Saturday, October 3, 2015

Monday Musings 242 - Two doctors and afterlife

Monday Musings 242 - Two doctors and afterlife

Many springs ago i remember reading the popular novel 'Doctors' by Eric Segal. In the first few pages there was a scene depicted by the author in the first lecture for new class of aspiring doctors in the medical college in which the novel was set, where the welcoming professor says - and i quote from memory at the risk of not being completely accurate "Medical science knows the exact cure for 26 diseases...rest all is guesswork". 
The memory of this came flooding back to me over the last few days as a nagging shoulder pain took me two orthopedics with whom i had some interesting conversation. 

The first one was avuncular, with sufficient grey hair to give the impression of experience and authority. At the end of my examination  i asked him if there was anything i should really be worried about.
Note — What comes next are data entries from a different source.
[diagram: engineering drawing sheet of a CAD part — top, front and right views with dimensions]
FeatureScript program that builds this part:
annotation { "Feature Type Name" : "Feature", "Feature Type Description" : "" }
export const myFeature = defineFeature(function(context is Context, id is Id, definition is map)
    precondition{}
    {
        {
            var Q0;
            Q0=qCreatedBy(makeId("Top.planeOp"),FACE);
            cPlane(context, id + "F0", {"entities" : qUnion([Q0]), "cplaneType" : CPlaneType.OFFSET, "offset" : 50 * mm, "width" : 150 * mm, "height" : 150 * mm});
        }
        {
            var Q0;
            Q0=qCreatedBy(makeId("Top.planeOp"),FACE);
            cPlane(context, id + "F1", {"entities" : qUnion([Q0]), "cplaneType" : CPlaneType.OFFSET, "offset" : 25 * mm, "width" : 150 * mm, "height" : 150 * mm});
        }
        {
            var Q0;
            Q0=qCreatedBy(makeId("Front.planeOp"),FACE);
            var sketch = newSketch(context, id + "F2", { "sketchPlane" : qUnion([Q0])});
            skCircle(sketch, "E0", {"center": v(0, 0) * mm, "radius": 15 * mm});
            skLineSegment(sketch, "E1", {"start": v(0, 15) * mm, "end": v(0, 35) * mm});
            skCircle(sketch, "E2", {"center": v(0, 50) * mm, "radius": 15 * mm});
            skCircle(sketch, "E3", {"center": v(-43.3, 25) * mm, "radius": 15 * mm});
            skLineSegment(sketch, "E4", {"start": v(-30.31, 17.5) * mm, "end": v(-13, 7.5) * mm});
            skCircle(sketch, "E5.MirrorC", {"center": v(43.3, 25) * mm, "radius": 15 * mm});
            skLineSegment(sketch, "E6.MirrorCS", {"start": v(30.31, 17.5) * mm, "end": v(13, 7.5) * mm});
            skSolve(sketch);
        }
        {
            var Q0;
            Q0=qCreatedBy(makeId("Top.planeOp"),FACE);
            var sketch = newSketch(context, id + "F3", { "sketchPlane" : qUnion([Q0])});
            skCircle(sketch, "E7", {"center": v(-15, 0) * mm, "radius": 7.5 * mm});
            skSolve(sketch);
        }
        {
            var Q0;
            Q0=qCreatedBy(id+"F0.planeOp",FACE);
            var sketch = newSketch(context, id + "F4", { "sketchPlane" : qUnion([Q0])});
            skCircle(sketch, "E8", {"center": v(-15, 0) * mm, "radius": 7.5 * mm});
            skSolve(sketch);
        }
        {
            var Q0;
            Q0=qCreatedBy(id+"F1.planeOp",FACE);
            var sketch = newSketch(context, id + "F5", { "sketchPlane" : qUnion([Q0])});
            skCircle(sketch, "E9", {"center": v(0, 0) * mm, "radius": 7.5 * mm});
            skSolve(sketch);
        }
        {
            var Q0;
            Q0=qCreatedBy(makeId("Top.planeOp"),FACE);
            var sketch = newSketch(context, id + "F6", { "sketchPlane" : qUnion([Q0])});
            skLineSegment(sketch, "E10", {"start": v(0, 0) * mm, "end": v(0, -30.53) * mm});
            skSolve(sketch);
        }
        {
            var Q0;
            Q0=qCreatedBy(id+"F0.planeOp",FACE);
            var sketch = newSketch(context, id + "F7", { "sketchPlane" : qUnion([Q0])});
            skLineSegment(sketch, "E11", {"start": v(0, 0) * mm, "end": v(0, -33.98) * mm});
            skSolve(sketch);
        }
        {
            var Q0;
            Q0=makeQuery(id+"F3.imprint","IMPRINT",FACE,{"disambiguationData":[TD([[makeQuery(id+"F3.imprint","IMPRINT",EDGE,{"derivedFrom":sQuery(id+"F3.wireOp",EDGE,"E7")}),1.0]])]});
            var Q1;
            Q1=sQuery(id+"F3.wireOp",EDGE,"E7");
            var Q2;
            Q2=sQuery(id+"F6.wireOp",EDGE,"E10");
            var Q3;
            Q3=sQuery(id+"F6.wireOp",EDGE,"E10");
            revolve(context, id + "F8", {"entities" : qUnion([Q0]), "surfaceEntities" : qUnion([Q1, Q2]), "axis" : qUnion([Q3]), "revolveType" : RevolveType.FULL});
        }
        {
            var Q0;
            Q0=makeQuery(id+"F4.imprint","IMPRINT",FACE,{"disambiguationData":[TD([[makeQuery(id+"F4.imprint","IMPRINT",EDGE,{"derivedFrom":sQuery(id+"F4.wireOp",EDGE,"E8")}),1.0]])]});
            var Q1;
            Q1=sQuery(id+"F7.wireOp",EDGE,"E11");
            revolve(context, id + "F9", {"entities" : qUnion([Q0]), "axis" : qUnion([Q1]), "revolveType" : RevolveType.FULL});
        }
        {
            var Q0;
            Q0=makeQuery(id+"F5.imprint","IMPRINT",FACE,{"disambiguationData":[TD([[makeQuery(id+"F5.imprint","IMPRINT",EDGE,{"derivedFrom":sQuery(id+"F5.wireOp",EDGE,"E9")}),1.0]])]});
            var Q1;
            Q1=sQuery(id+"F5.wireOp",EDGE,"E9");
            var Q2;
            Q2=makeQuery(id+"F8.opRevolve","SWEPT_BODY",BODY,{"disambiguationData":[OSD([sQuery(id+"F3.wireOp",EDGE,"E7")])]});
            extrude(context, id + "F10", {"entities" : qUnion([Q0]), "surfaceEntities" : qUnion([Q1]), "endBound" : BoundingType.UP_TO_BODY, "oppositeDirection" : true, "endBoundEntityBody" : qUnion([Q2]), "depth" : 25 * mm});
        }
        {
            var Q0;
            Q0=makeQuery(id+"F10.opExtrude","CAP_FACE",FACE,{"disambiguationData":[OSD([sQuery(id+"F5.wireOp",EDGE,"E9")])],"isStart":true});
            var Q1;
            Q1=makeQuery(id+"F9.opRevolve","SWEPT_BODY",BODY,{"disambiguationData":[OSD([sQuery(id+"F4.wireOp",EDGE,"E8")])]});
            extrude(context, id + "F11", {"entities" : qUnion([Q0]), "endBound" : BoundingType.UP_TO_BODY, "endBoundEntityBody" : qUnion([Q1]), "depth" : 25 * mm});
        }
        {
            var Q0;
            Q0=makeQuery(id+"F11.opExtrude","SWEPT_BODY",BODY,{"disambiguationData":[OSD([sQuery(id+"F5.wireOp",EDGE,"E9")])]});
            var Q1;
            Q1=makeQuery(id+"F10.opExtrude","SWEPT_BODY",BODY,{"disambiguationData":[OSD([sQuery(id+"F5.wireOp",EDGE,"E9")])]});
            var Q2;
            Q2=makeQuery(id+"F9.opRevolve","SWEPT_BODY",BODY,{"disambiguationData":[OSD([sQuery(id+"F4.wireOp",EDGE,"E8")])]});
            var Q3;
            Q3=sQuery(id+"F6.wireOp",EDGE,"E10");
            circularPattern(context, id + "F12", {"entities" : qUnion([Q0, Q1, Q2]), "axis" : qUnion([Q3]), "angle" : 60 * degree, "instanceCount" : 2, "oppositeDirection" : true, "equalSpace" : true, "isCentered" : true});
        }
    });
I told him that i was quite obsessed with healthy eating and regular exercises and try to be as disciplined as a foodie Punjabi could be and that i was quite scared about morbidity, disease and illness. Instead of calming my frayed nerves he gave me a long calm look and asked "Do you believe in second life or reincarnation?" Needless to say i was jolted by his question and spotted the aroma of an interesting conversation. I asked him why does he ask this. Let me try to recreate what he said from memory - "You see everyone is busy making his current life healthy, conveniently forgetting that this life at best will last only 80 odd years. There is no point fretting over making only this life healthy - you should also be worried about making your soul healthy. That will take care of not only this life but also the next - don't worry there is nothing wrong with you"

I am sure you can appreciate my sense of surprise with this rather unexpected answer. The surprise is both in the content of the answer as much as the fact that we usually do not expect someone to be trained in the business of science, rational thinking and evidence based education to talk about something as esoteric (cannot think of a better word) as the business of next life. 

Although it had nothing to do with his last question and the answer i got, i went to second Orthopedic who came with a huge across the board recommendation. At the end of the examination i asked him the same question - if there was something serious and if i should be a worried man. Let me try to recreate from memory what this guy said. - "You see while there is no evidence of anything wrong, the fact that the pain is real. When the problem is certain but the reasons are not known we call that idiopathic - even medical science does not know everything and the doctors learn it the hard way and only with time"

Eric Segal and that quote came flooding back to me at this point. I am intrigued and perplexed both at the same time. We live in times where certainty has a premium - at least in the corporate world it has a huge premium and penalty both. However those who are in the business of life and where certainty of opinions and outcomes can be life giving or life threatening, are veering towards accepting underlying uncertainty of things - what is this obsession with clarity and certitudes the rest of us live with. 

Are we missing something here? Do they know something we will just not accept?